What to produce ->
Everything from the line with "パートタイム保育士(要資格)★9時-14時や10-15時も相談" to the end of the material is to be retyped exactly, both ends included, and nothing else.

>>>>

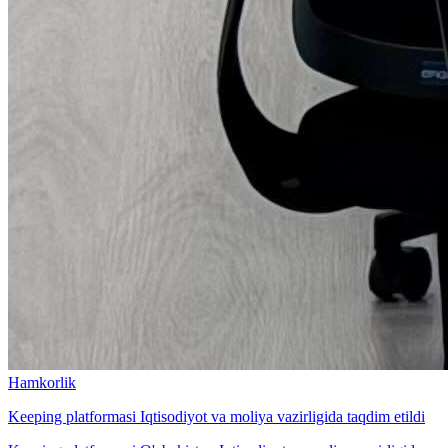
Hamkorlik
Keeping platformasi Iqtisodiyot va moliya vazirligida taqdim etildi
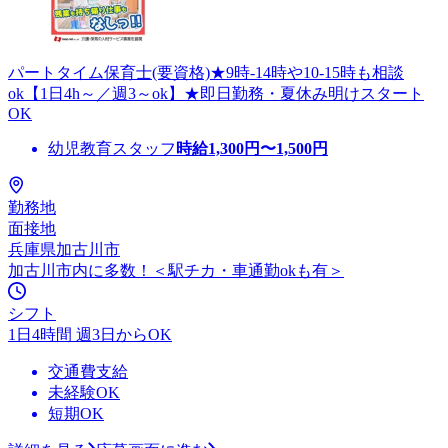
パートタイム保育士(要資格)★9時-14時や10-15時も相談
ok【1日4h～／週3～ok】★即日勤務・夏休み明けスタート
OK
幼児教育スタッフ
時給
1,300
円〜
1,500
円
勤務地
面接地
兵庫県加古川市
加古川市内に多数！＜駅チカ・車通勤okも有＞
シフト
1日4時間 週3日からOK
交通費支給
未経験OK
短期OK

<<<<

Written solution ->
パートタイム保育士(要資格)★9時-14時や10-15時も相談
ok【1日4h～／週3～ok】★即日勤務・夏休み明けスタート
OK
幼児教育スタッフ
時給
1,300
円〜
1,500
円
勤務地
面接地
兵庫県加古川市
加古川市内に多数！＜駅チカ・車通勤okも有＞
シフト
1日4時間 週3日からOK
交通費支給
未経験OK
短期OK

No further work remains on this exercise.